The type of the object returned by SeqIO.parse
is known as a generator. One of the features of a generator in Python is that you can only loop over them once before they are exhausted. For example you can loop over them once without issue:
records = SeqIO.parse("ls_orchid_short.fasta", "fasta")
print([r.id for r in records])
But if you try to use the same object again, you will see that you get nothing back:
print([r.id for r in records])
The reason for this is that it allows you to access, one at a time, a very long list of sequences, potentially more than can fit in memory at once since it only loads them one at a time.
If you know you have a short set of sequences (as we have in this tutorial) then you can load them all into a Python list and access them however you wish:
records = list(SeqIO.parse("ls_orchid_short.fasta", "fasta"))
print([r.id for r in records])
print([r.id for r in records])
As well as FASTA files, Biopython can read GenBank files. All you need to do is specify the filetype when calling the SeqIO.parse
function. If you pass "genbank"
(or "gb"
) as the second argument then it will read it as a GenBankfile:
record_iterator = SeqIO.parse("ls_orchid.gbk", "genbank")
If you are loading a file with multiple sequences in, you can grab just the first one with Python's next
function. This gives you whatever would be available the first time around the loop:
first_record = next(record_iterator)
GenBank fiiles usually contain a lot more information than a FASTA so more of the fields of the SeqRecord
will be filled in.
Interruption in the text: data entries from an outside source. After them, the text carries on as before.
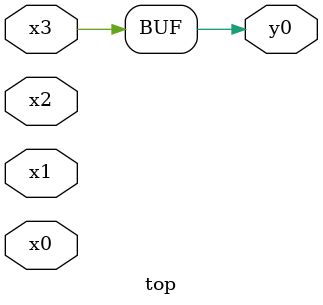
<source format=v>
module top( x0 , x1 , x2 , x3 , y0 );
  input x0 , x1 , x2 , x3 ;
  output y0 ;
  assign y0 = x3 ;
endmodule

</source>
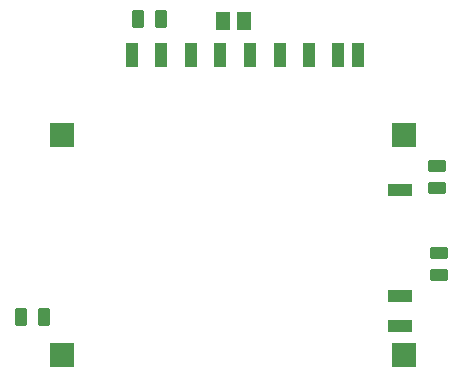
<source format=gbp>
G04*
G04 #@! TF.GenerationSoftware,Altium Limited,Altium Designer,20.1.11 (218)*
G04*
G04 Layer_Color=128*
%FSAX25Y25*%
%MOIN*%
G70*
G04*
G04 #@! TF.SameCoordinates,67A62120-44F4-422E-8626-A4E8A68DA6A5*
G04*
G04*
G04 #@! TF.FilePolarity,Positive*
G04*
G01*
G75*
G04:AMPARAMS|DCode=26|XSize=41.34mil|YSize=59.06mil|CornerRadius=4.13mil|HoleSize=0mil|Usage=FLASHONLY|Rotation=180.000|XOffset=0mil|YOffset=0mil|HoleType=Round|Shape=RoundedRectangle|*
%AMROUNDEDRECTD26*
21,1,0.04134,0.05079,0,0,180.0*
21,1,0.03307,0.05906,0,0,180.0*
1,1,0.00827,-0.01654,0.02539*
1,1,0.00827,0.01654,0.02539*
1,1,0.00827,0.01654,-0.02539*
1,1,0.00827,-0.01654,-0.02539*
%
%ADD26ROUNDEDRECTD26*%
G04:AMPARAMS|DCode=28|XSize=41.34mil|YSize=59.06mil|CornerRadius=4.13mil|HoleSize=0mil|Usage=FLASHONLY|Rotation=90.000|XOffset=0mil|YOffset=0mil|HoleType=Round|Shape=RoundedRectangle|*
%AMROUNDEDRECTD28*
21,1,0.04134,0.05079,0,0,90.0*
21,1,0.03307,0.05906,0,0,90.0*
1,1,0.00827,0.02539,0.01654*
1,1,0.00827,0.02539,-0.01654*
1,1,0.00827,-0.02539,-0.01654*
1,1,0.00827,-0.02539,0.01654*
%
%ADD28ROUNDEDRECTD28*%
G04:AMPARAMS|DCode=35|XSize=49.21mil|YSize=62.99mil|CornerRadius=4.92mil|HoleSize=0mil|Usage=FLASHONLY|Rotation=180.000|XOffset=0mil|YOffset=0mil|HoleType=Round|Shape=RoundedRectangle|*
%AMROUNDEDRECTD35*
21,1,0.04921,0.05315,0,0,180.0*
21,1,0.03937,0.06299,0,0,180.0*
1,1,0.00984,-0.01968,0.02657*
1,1,0.00984,0.01968,0.02657*
1,1,0.00984,0.01968,-0.02657*
1,1,0.00984,-0.01968,-0.02657*
%
%ADD35ROUNDEDRECTD35*%
%ADD134R,0.04331X0.07874*%
%ADD135R,0.07874X0.03937*%
%ADD136R,0.07874X0.07874*%
D26*
X0054420Y-0362901D02*
D03*
X0046900D02*
D03*
X0093550Y-0263731D02*
D03*
X0086030D02*
D03*
D28*
X0186080Y-0349080D02*
D03*
Y-0341561D02*
D03*
X0185550Y-0312521D02*
D03*
Y-0320041D02*
D03*
D35*
X0121304Y-0264251D02*
D03*
X0114256D02*
D03*
D134*
X0093676Y-0275729D02*
D03*
X0103518D02*
D03*
X0113361D02*
D03*
X0123203D02*
D03*
X0133046D02*
D03*
X0142888D02*
D03*
X0152435D02*
D03*
X0159128D02*
D03*
X0083833D02*
D03*
D135*
X0173105Y-0320611D02*
D03*
Y-0355847D02*
D03*
Y-0366083D02*
D03*
D136*
X0174680Y-0302304D02*
D03*
X0060506D02*
D03*
X0174680Y-0375729D02*
D03*
X0060506D02*
D03*
M02*

</source>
This means that we can, for example, see the annotations that the sequecne has:
first_record.annotations
Take a look at the record and see what other SeqRecord
attributes are filled in which were missing from the FASTA file we loaded earlier.
We’ve talked about using Bio.SeqIO.parse
for sequence input (reading files), and now we’ll look at Bio.SeqIO.write
which is for sequence output (writing files). This is a function taking three arguments: some SeqRecord
objects, a handle or filename to write to, and a sequence format.
Here is an example, where we start by creating a few SeqRecord
objects the hard way (by hand, rather than by loading them from a file):
from Bio.Seq import Seq
from Bio.SeqRecord import SeqRecord
rec1 = SeqRecord(
Seq(
"MMYQQGCFAGGTVLRLAKDLAENNRGARVLVVCSEITAVTFRGPSETHLDSMVGQALFGD"
"GAGAVIVGSDPDLSVERPLYELVWTGATLLPDSEGAIDGHLREVGLTFHLLKDVPGLISK"
"NIEKSLKEAFTPLGISDWNSTFWIAHPGGPAILDQVEAKLGLKEEKMRATREVLSEYGNM"
"SSAC",
),
id="gi|14150838|gb|AAK54648.1|AF376133_1",
description="chalcone synthase [Cucumis sativus]",
)
rec2 = SeqRecord(
Seq(
"YPDYYFRITNREHKAELKEKFQRMCDKSMIKKRYMYLTEEILKENPSMCEYMAPSLDARQ"
"DMVVVEIPKLGKEAAVKAIKEWGQ",
),
id="gi|13919613|gb|AAK33142.1|",
description="chalcone synthase [Fragaria vesca subsp. bracteata]",
)
my_records = [rec1, rec2]
Now we have a list of SeqRecord
objects, we’ll write them to a FASTA format file:
SeqIO.write(my_records, "my_example.faa", "fasta")
The 2
that gets returned tells you how many records were written.
Create a SeqRecord
by hand and write it to a .fasta
file. Then read that file in and check that the details match.